Supplied information:

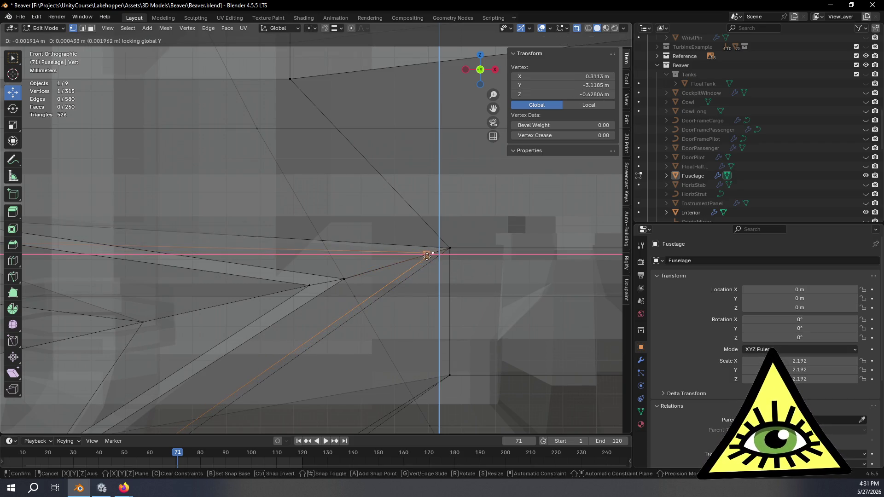
left_click(427, 254)
mouse_move(427, 254)
middle_mouse_down()
mouse_move(498, 271)
mouse_move(429, 237)
mouse_move(457, 267)
mouse_move(417, 264)
mouse_move(412, 221)
mouse_move(442, 219)
mouse_move(430, 216)
mouse_move(431, 292)
mouse_move(395, 302)
mouse_move(330, 341)
mouse_move(348, 341)
mouse_move(318, 342)
mouse_move(367, 332)
mouse_move(402, 270)
mouse_move(402, 345)
mouse_move(407, 316)
mouse_move(388, 320)
mouse_move(330, 300)
mouse_move(361, 312)
mouse_move(344, 243)
mouse_move(345, 274)
middle_mouse_up()
key("Tab")
scroll(443, 286, "up", 5)
key("Tab")
Select four vertices around the lower side opening and frame them in view.
left_click(298, 379)
left_click(299, 378, "shift")
left_click(325, 340, "shift")
left_click(349, 220, "shift")
mouse_move(349, 223)
middle_mouse_down()
mouse_move(367, 266)
mouse_move(356, 261)
middle_mouse_up()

Description of the task: Nothing but the lines from the one holding "mouse_move(442, 219)" through the end of the listing above should appear, each exactly as given.

Reply:
mouse_move(442, 219)
mouse_move(430, 216)
mouse_move(431, 292)
mouse_move(395, 302)
mouse_move(330, 341)
mouse_move(348, 341)
mouse_move(318, 342)
mouse_move(367, 332)
mouse_move(402, 270)
mouse_move(402, 345)
mouse_move(407, 316)
mouse_move(388, 320)
mouse_move(330, 300)
mouse_move(361, 312)
mouse_move(344, 243)
mouse_move(345, 274)
middle_mouse_up()
key("Tab")
scroll(443, 286, "up", 5)
key("Tab")
Select four vertices around the lower side opening and frame them in view.
left_click(298, 379)
left_click(299, 378, "shift")
left_click(325, 340, "shift")
left_click(349, 220, "shift")
mouse_move(349, 223)
middle_mouse_down()
mouse_move(367, 266)
mouse_move(356, 261)
middle_mouse_up()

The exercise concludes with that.